REPUBLIKA.CO.ID, JAKARTA -- Pada Mei 2018 Hakim Agung Artidjo Alkostar resmi purnatugas. Praktis sepanjang tahun 2018 rombongan terpidana kasus korupsi silih berganti mengajukan upaya Peninjauan Kembali (PK) ke Mahkamah Agung.
Indonesia Corruption Watch (ICW) mencatat setidaknya 24 terpidana kasus korupsi yang ditangani oleh KPK mengajukan upaya hukum luar biasa itu. PK sejatinya memang merupakan hak dari narapidana yang dijamin oleh undang-undang. Akan tetapi tak jarang PK justru dimanfaatkan oleh pelaku korupsi sebagai “jalan pintas” agar terbebas dari jerat hukum.

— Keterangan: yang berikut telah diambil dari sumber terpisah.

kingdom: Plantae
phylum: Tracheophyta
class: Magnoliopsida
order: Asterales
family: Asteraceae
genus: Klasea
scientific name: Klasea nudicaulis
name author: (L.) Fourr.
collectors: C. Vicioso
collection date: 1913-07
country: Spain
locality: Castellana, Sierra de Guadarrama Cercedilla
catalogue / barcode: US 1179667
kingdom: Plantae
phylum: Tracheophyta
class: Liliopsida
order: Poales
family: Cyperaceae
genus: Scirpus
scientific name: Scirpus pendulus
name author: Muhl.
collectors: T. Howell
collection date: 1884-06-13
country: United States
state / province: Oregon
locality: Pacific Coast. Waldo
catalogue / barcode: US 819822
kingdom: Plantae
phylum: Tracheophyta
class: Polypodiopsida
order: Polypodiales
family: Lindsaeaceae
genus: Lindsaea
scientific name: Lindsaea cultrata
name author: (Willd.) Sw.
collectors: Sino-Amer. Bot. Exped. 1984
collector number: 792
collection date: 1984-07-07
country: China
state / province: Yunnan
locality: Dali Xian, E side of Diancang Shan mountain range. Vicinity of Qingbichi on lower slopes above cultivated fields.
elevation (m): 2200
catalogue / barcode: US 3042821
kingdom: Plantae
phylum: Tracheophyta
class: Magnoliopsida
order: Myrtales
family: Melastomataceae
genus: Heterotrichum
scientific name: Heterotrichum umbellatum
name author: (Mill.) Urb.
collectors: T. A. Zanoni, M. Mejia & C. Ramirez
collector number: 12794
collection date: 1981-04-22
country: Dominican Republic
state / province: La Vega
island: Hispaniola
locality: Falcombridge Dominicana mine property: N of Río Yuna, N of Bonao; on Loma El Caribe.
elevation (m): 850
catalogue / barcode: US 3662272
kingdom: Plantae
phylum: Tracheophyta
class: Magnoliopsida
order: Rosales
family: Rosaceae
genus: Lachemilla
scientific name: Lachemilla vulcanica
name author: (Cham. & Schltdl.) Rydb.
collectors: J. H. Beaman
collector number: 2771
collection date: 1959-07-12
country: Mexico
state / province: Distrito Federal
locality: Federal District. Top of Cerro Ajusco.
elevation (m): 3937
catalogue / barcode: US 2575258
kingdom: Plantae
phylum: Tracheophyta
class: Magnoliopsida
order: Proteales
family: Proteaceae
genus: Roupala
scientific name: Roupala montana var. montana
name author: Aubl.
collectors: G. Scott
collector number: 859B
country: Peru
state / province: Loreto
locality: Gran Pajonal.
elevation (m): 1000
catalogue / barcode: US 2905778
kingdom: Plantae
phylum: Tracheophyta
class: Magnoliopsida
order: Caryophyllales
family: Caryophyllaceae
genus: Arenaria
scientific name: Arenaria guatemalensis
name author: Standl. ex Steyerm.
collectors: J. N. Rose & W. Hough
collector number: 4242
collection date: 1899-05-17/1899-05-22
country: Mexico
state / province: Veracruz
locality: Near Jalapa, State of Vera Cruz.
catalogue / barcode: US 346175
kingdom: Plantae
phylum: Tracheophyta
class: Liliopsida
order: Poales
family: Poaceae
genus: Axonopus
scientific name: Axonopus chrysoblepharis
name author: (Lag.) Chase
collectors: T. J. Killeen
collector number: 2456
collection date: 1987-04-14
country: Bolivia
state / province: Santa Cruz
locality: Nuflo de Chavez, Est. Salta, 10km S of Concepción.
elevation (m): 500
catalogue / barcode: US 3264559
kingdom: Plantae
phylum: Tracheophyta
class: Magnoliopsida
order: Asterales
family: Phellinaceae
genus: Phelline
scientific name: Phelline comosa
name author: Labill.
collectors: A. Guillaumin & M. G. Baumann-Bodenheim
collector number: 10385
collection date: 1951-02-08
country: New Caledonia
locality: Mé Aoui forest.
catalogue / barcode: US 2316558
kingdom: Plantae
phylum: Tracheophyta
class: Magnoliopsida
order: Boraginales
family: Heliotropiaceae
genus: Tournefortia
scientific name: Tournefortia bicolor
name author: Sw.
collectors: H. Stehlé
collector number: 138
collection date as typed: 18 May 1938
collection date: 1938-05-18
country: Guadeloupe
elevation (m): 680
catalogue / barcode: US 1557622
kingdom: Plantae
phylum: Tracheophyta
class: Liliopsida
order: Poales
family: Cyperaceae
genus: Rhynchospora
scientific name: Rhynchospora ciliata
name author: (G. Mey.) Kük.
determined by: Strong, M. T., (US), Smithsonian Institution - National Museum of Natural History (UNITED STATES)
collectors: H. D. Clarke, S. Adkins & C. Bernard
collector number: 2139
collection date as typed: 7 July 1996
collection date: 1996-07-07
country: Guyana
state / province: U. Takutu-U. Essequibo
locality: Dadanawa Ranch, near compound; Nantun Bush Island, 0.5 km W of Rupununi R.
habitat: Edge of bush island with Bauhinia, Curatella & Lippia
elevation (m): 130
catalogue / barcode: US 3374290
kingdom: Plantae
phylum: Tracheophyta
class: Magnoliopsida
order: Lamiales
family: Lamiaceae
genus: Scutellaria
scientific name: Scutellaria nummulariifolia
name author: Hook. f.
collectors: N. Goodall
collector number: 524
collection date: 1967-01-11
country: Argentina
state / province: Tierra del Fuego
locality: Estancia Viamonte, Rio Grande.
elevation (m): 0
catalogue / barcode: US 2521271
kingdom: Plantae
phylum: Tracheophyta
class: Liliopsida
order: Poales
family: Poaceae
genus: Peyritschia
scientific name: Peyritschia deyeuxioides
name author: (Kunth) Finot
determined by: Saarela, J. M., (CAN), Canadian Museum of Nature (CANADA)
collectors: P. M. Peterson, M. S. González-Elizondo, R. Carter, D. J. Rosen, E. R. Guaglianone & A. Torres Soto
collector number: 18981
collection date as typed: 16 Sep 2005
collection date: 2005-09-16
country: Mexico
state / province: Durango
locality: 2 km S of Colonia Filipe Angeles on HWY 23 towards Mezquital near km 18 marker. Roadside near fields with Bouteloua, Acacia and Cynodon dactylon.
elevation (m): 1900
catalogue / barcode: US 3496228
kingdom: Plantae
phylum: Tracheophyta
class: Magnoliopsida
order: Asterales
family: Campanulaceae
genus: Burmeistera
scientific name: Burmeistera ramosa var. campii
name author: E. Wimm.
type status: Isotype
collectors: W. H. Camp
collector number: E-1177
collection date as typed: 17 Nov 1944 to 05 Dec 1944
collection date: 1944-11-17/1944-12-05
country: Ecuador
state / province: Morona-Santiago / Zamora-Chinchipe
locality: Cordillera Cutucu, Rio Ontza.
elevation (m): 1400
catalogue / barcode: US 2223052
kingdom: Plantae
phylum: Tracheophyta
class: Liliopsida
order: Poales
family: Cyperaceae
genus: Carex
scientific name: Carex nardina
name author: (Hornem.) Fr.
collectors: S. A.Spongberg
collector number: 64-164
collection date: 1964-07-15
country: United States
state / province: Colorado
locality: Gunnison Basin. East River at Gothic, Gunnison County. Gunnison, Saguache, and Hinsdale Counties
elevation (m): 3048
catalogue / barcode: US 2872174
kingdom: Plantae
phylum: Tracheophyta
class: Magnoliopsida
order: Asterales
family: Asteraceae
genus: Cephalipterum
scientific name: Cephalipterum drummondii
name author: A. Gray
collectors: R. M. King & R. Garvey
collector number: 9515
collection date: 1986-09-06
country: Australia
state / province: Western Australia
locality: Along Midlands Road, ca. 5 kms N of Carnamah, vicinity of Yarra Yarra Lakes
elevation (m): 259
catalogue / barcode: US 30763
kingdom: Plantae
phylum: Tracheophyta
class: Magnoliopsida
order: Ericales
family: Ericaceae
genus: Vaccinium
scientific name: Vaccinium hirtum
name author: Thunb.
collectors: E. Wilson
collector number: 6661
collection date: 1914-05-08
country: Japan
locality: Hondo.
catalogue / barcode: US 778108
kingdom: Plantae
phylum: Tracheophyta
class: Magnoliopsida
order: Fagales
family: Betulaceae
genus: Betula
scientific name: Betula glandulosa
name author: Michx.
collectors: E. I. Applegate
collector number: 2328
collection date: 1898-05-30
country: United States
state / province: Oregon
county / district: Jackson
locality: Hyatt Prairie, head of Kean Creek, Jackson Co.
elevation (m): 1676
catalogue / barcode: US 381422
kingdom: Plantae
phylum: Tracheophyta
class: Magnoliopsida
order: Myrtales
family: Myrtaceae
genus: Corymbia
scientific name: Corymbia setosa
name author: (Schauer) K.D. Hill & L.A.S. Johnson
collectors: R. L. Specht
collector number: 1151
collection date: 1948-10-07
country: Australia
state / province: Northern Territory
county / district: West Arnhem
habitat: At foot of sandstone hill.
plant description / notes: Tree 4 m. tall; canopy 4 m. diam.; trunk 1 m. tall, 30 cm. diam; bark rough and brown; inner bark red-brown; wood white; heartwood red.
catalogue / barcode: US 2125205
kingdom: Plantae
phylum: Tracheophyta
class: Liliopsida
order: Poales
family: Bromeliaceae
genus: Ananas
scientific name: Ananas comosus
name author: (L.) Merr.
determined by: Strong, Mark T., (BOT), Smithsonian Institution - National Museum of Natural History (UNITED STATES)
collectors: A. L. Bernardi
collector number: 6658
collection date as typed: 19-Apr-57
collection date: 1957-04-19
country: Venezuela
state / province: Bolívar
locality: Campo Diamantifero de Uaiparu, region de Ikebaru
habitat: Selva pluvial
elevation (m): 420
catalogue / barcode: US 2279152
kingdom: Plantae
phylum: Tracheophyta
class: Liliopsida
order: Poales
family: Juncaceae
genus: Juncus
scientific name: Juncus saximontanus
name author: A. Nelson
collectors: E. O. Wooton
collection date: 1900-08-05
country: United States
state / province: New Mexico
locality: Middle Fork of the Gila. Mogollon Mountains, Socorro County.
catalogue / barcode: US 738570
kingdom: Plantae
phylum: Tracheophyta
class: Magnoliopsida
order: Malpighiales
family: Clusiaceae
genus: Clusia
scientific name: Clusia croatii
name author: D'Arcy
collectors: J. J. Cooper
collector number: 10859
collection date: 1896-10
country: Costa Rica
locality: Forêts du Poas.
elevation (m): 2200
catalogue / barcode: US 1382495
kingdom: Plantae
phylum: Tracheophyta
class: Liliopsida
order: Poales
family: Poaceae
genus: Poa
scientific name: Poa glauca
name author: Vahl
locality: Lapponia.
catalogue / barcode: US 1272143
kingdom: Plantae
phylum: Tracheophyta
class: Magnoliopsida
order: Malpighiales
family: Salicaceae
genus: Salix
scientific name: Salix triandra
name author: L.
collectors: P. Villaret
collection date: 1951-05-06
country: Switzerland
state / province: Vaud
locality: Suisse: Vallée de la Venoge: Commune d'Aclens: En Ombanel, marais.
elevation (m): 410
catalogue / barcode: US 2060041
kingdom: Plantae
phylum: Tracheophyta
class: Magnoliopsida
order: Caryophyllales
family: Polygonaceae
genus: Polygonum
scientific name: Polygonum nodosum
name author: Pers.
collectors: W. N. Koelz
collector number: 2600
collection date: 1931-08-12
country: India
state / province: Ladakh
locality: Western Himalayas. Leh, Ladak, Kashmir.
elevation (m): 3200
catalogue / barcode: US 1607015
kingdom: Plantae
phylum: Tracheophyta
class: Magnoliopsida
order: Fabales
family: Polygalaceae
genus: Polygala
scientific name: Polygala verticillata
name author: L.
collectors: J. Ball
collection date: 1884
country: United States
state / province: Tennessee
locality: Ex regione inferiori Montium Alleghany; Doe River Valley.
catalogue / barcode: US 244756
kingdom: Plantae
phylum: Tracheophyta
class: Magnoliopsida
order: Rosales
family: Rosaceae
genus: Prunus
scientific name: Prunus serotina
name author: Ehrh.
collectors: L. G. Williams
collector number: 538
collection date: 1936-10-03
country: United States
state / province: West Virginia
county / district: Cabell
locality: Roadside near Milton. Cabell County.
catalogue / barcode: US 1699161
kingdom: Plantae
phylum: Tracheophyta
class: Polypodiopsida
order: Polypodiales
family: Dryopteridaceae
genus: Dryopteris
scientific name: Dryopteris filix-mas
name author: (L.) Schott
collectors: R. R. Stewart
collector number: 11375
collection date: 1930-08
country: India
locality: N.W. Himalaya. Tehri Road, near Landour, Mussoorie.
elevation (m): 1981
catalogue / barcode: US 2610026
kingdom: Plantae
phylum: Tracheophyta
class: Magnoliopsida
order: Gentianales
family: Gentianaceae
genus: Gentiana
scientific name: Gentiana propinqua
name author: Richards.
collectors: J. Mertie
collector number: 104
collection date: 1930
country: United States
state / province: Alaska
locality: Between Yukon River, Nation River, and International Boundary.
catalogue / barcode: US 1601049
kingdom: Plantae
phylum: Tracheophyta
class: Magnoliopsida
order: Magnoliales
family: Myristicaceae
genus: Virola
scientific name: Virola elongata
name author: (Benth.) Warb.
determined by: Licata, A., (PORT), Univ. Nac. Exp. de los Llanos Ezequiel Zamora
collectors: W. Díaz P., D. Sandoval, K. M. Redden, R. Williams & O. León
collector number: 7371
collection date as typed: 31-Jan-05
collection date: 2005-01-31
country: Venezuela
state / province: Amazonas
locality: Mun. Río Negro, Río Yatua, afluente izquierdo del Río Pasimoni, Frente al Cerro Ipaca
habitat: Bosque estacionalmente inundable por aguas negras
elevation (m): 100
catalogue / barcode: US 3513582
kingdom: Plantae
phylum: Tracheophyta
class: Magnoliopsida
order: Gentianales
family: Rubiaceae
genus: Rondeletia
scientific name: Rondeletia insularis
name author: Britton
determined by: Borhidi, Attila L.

"Data ICW menyebutkan bahwa sejak tahun 2007 sampai tahun 2018 ada 101 narapidana yang dibebaskan, 5 putusan lepas, dan 14 dihukum lebih ringan daripada tingkat pengadilan sebelumnya pada fase peninjauan kembali," kata peneliti ICW, Lalola Easter di Kantor ICW Jakarta, Ahad (28/4).
Padahal, dalam pasal 263 ayat (2) KUHAP telah tegas mengatur mengenai syarat jika seseorang ingin mengajukan PK, yakni: 1) Apabila terdapat keadaan/novum baru; 2)
putusan yang keliru; 3) kekhilafan dari hakim saat menjatuhkan putusan.
Namun dalam beberapa kesempatan syarat itu kerap diabaikan, sehingga putusan yang dihasilkan dinilai jauh dari rasa keadilan bagi masyarakat. Hal lain juga yang cukup penting adalah terpilihnya Suhadi menjadi Ketua Kamar Pidana MA.
"Yang mana diketahui bahwa ia mempunyai rekam jejak buruk ketika menyidangkan pelaku korupsi. Tahun 2013 lalu, ia membebaskan terpidana korupsi Bantuan Likuiditas Bank Indonesia, Sudjiono Timan. Padahal saat
mengajukan PK Sudjiono Timan berstatus buron pasca divonis 15 tahun penjara dan berkewajiban membayar uang pengganti sebesar Rp 369 miliar di tingkat kasasi," ucap Lalola.